A study jointly published by one of the country’s top universities and an education pressure group has described a selective process that heavily favours those with the funds to pay for private help to get their children through the 11+ exam.
It says that process has led to such inequalities that an estimated 10,000 pupils in the county receive a substandard education.
But the county councillor responsible for education claims the report has its own agenda and Buckinghamshire’s exam figures speak for themselves.
The report by Nuala Burgess, a doctoral student at King’s College London blasts the county’s two-tier system stating: “Buckinghamshire is not just another county. When you enter the world of education, it feels like another country”.
The study, published last month jointly with the group Comprehensive Futures, focuses on Bucks and compares it with Hampshire which chose to abolish grammar schools in the 1960s and 70s.
The report states: “Talking to Buckinghamshire parents reveals that what is expected or assumed, is that every middle class child will be tutored for the 11+, despite the adoption of a supposedly tutor-proof standardised testing system in 2013.”
The author goes on to reveal that competition for the best tutors can be so tough that there are waiting lists and covert league tables.
One parent, Adam, described the 11+ process as a ‘nuclear arms race’ adding that even parents who are normally uncomfortable with ‘buying advantage’ will intensively tutor their children.
Most pupils who who do not qualify for grammar schools go on to attend secondary moderns, of which 13 out of 23 in Bucks were rated as ‘inadequate’ or ‘requires improvement’.
This means 10,000 Bucks pupils receive a below satisfactory education.
In a recent speech Sir Michael Wilshaw, outgoing Ofsted chief inspector, also highlighted Bucks’ attainment gap of 39% as “far in excess of” the national average of 28%, describing it as an “appalling injustice” and an “inexcusable waste of potential”.
Zahir Mohammed, Buckinghamshire County Council cabinet member for education and skills said the county has a well-deserved reputation for education.

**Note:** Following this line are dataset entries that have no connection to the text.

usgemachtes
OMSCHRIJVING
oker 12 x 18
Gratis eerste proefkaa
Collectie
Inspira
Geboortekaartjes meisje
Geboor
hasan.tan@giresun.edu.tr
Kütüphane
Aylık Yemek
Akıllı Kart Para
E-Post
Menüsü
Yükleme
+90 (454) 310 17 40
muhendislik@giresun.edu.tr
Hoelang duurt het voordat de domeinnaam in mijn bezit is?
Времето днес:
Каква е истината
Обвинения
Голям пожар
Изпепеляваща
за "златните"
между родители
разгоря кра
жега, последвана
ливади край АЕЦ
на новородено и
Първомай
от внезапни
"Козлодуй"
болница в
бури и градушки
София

He said: “We are one of the few authorities to have continued with a strong tradition of supporting excellent education with the selective system when others have not. It’s a system we support because we believe that it achieves the best educational outcomes for our young people.”
Whilst the report recognises that Bucks has some of the best GCSE results in the country, it argues this is to be expected, given it is one of the socio-economically advantaged counties in England.

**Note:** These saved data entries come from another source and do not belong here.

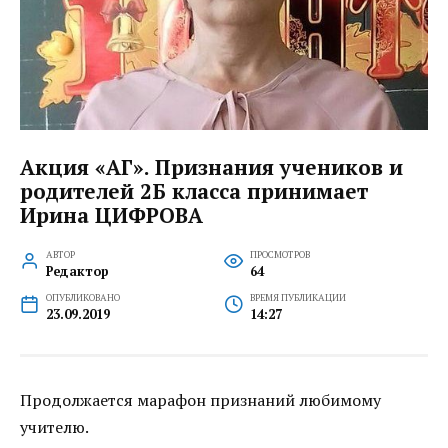
Акция «АГ». Признания учеников и
родителей 2Б класса принимает
Ирина ЦИФРОВА
АВТОР
ПРОСМОТРОВ
Редактор
64
ОПУБЛИКОВАНО
ВРЕМЯ ПУБЛИКАЦИИ
23.09.2019
14:27
Продолжается марафон признаний любимому
учителю.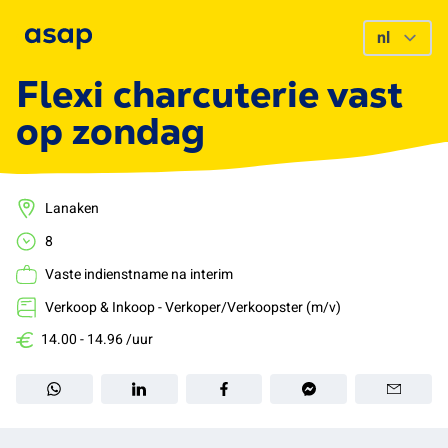
Flexi charcuterie vast
op zondag
Lanaken
8
Vaste indienstname na interim
Verkoop & Inkoop - Verkoper/Verkoopster (m/v)
14.00 - 14.96 /uur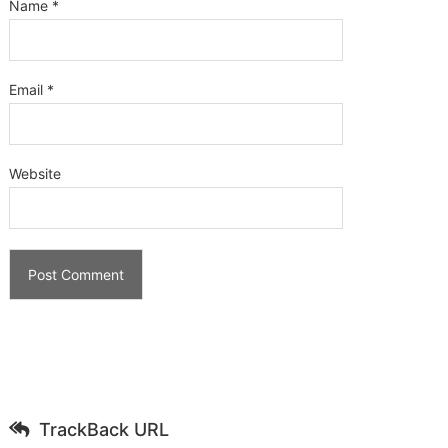
Name
*
Email
*
Website
TrackBack URL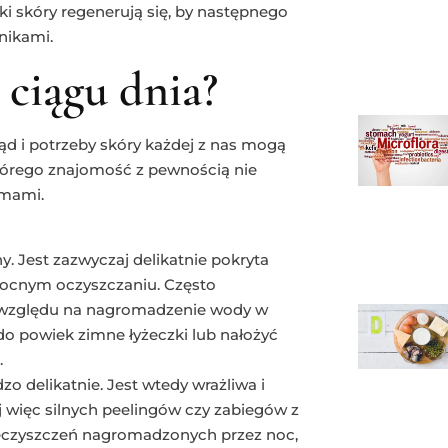
ki skóry regenerują się, by następnego
nikami.
 ciągu dnia?
ąd i potrzeby skóry każdej z nas mogą
którego znajomość z pewnością nie
emami.
y. Jest zazwyczaj delikatnie pokryta
nocnym oczyszczaniu. Często
e względu na nagromadzenie wody w
do powiek zimne łyżeczki lub nałożyć
.
 delikatnie. Jest wtedy wrażliwa i
j więc silnych peelingów czy zabiegów z
ieczyszczeń nagromadzonych przez noc,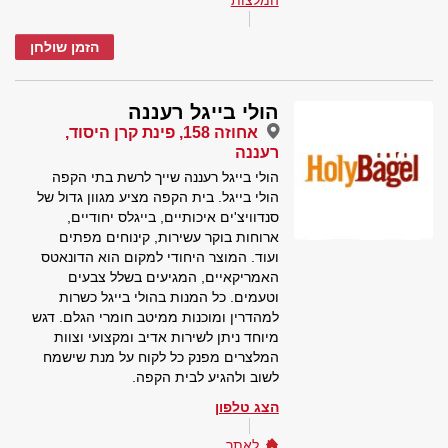
המלצות
הזמן שולחן
הולי בייגל רעננה
אחוזה 158, פינת קרן היסוד,
רעננה
הולי בייגל רעננה שייך לרשת בתי הקפה
הולי בייגל. בית הקפה מציע מגוון גדול של
סנדוויצ'ים איכותיים, בייגלס יחודיים,
ארוחות בוקר עשירות, קינוחים מפתים
ועוד. המוצר היחודי למקום הוא הדונאטס
האמריקאיים, המגיעים בשלל צבעים
וטעמים. כל המנות בהולי בייגל כשרות
למהדרין ומוכנות ממיטב חומרי הגלם. דגש
מיוחד ניתן לשירות אדיב ומקצועי וצוות
המלצרים מפנק כל לקוח על מנת שישמח
לשוב ולהגיע לבית הקפה.
הצג טלפון
לאתר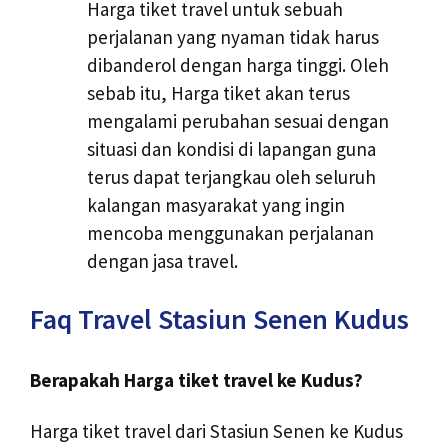
Harga tiket travel untuk sebuah
perjalanan yang nyaman tidak harus
dibanderol dengan harga tinggi. Oleh
sebab itu, Harga tiket akan terus
mengalami perubahan sesuai dengan
situasi dan kondisi di lapangan guna
terus dapat terjangkau oleh seluruh
kalangan masyarakat yang ingin
mencoba menggunakan perjalanan
dengan jasa travel.
Faq Travel Stasiun Senen Kudus
Berapakah Harga tiket travel ke Kudus?
Harga tiket travel dari Stasiun Senen ke Kudus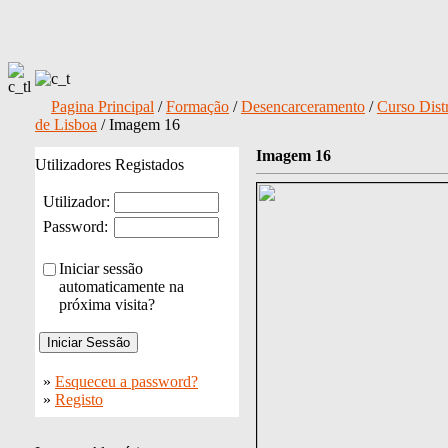
Pagina Principal
/
Formação
/
Desencarceramento
/
Curso Distr
de Lisboa
/ Imagem 16
Imagem 16
Utilizadores Registados
Utilizador:
Password:
Iniciar sessão
automaticamente na
próxima visita?
»
Esqueceu a password?
»
Registo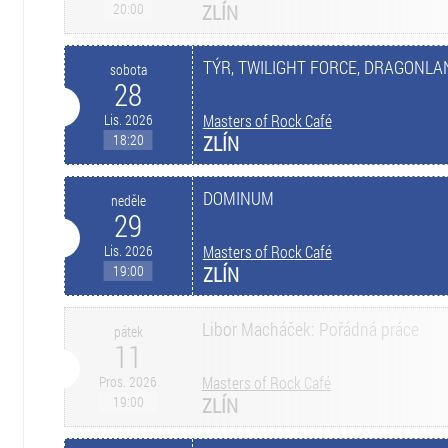
20:00
ZLÍN
TÝR, TWILIGHT FORCE, DRAGONLA
sobota
28
Lis. 2026
Masters of Rock Café
18:20
ZLÍN
DOMINUM
neděle
29
Lis. 2026
Masters of Rock Café
19:00
ZLÍN
Libor Macháček: Pořádná práce
pátek
11
Pros. 2026
Masters of Rock Café
19:00
ZLÍN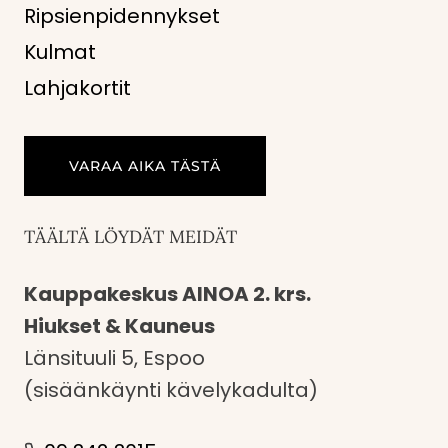
Ripsienpidennykset
Kulmat
Lahjakortit
VARAA AIKA TÄSTÄ
TÄÄLTÄ LÖYDÄT MEIDÄT
Kauppakeskus AINOA 2. krs.
Hiukset & Kauneus
Länsituuli 5, Espoo
(sisäänkäynti kävelykadulta)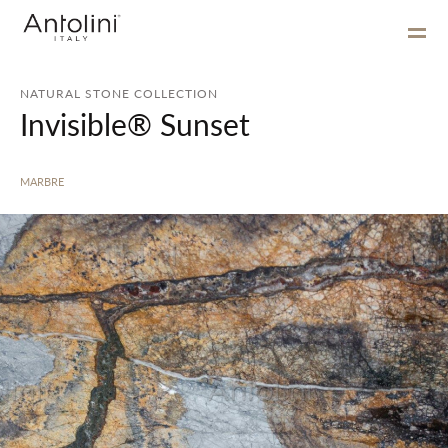
NATURAL STONE COLLECTION
Invisible® Sunset
MARBRE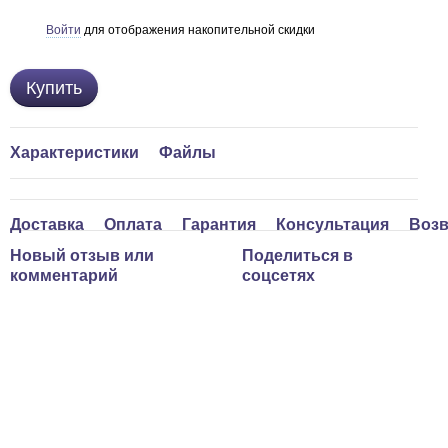
Войти
для отображения накопительной скидки
%
Купить
Характеристики
Файлы
Доставка
Оплата
Гарантия
Консультация
Возв
Новый отзыв или
Поделиться в
комментарий
соцсетях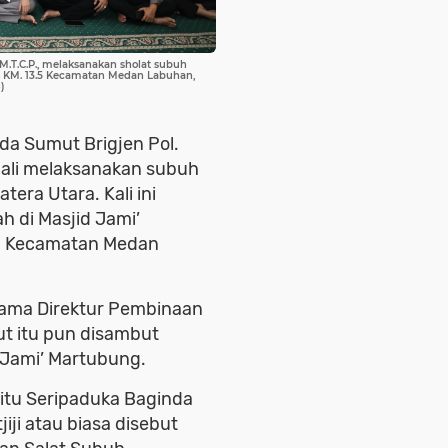
USU
dengan
Predikat
 M.T.C.P., melaksanakan sholat subuh
so KM. 13.5 Kecamatan Medan Labuhan,
Cumlaude
)
da Sumut Brigjen Pol.
mbali melaksanakan subuh
tera Utara. Kali ini
h di Masjid Jami’
.5 Kecamatan Medan
ama Direktur Pembinaan
ut itu pun disambut
 Jami’ Martubung.
yaitu Seripaduka Baginda
ji atau biasa disebut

It also argues that ‘as one of England’s wealthiest counties, Buckinghamshire’s annual GCSE figures feel far less spectacular when viewed through the lens of social justice’.

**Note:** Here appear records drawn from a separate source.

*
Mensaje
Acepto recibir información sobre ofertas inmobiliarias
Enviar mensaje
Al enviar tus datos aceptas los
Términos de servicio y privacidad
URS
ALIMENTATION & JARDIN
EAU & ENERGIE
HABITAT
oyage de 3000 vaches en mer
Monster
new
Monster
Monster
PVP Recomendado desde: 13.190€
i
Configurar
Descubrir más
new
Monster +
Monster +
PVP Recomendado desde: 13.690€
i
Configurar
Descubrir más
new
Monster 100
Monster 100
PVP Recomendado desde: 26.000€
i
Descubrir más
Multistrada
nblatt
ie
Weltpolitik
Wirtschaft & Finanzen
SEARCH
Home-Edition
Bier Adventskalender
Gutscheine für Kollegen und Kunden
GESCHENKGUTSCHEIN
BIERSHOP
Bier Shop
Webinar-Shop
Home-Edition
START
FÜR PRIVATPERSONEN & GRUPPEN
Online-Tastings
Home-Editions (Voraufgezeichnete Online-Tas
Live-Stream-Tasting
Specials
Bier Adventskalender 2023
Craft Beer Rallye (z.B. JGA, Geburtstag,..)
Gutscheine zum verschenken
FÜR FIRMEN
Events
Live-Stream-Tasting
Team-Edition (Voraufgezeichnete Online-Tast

The report states: “The reputation for excellence enjoyed by Buckinghamshire’s grammars is questionable also because it comes at such a cost to other schools, whose pupils have been ‘cream skimmed’.”
Speaking to the report’s author one parent, Debbie, complained about the pressure that parents are put under to get their children into grammar schools.
She said: “You feel as a parent under a lot of pressure and there’s a fear that if your child doesn’t pass the 11+ they’ll end up (pause)... well, you know, at one of the secondary moderns.”
She also highlighted the impact of selection on children, describing an incident in the playground where the 20 or so who passed their 11+ formed a clique, isolating themselves from friends who did not make the cut.
Debbie was also shocked to overhear a parent at an open day for a secondary modern school tell her young son: “Take a good look - this is where you’ll be going if you don’t pass”.
The report also explores the attainment gap, highlighting that since the introduction of tutor-proof tests, the number of grammar school places taken up by privately educated children has gone up every year.
Figures show 60% of privately educated children passed the 11+ compared to just 22% from state-funded primaries. This, coupled with the cost of tutoring has isolated disadvantaged children from the top schools, argues the study.
It goes on to explore a possible racial bias, with the pass rate for Pakistani children, the largest ethnic minority group in the county, ‘easily half that of white British peers’.
‘More significantly, Pakistani primary children whose KS2 results classified them as ‘high attainers’ were less likely to pass the Bucks 11+ than white British ‘high attainers’.’
The author adds that figures from 2015 show that the number of disadvantaged children in Bucks grammars ranged from 10 out of 1,212 to just one in a school of 1,065.
Competition is further heightened by what the report suggests is a growing number of pupils from neighbouring counties such as Berkshire, Oxfordshire and Hertfordshire who take the 11+ to go to schools in Bucks.
The report argues that this will artificially inflate the pass mark for local children.
Councillor Mohamed argued that the report was one sided and repeated his support or selective state-funded education, saying that if the rules on creating new grammar schools were changed, the county council would be happy to work with any of Buckinghamshire’s secondary schools to support more grammar schools.
He said: “The Comprehensive Futures report was written with a particular narrative in mind that is one sided, the figures for Buckinghamshire speak for themselves.”
He added: “We continue to work hard to push this figure up to ensure that all children and young people in the county have access to the best education possible.”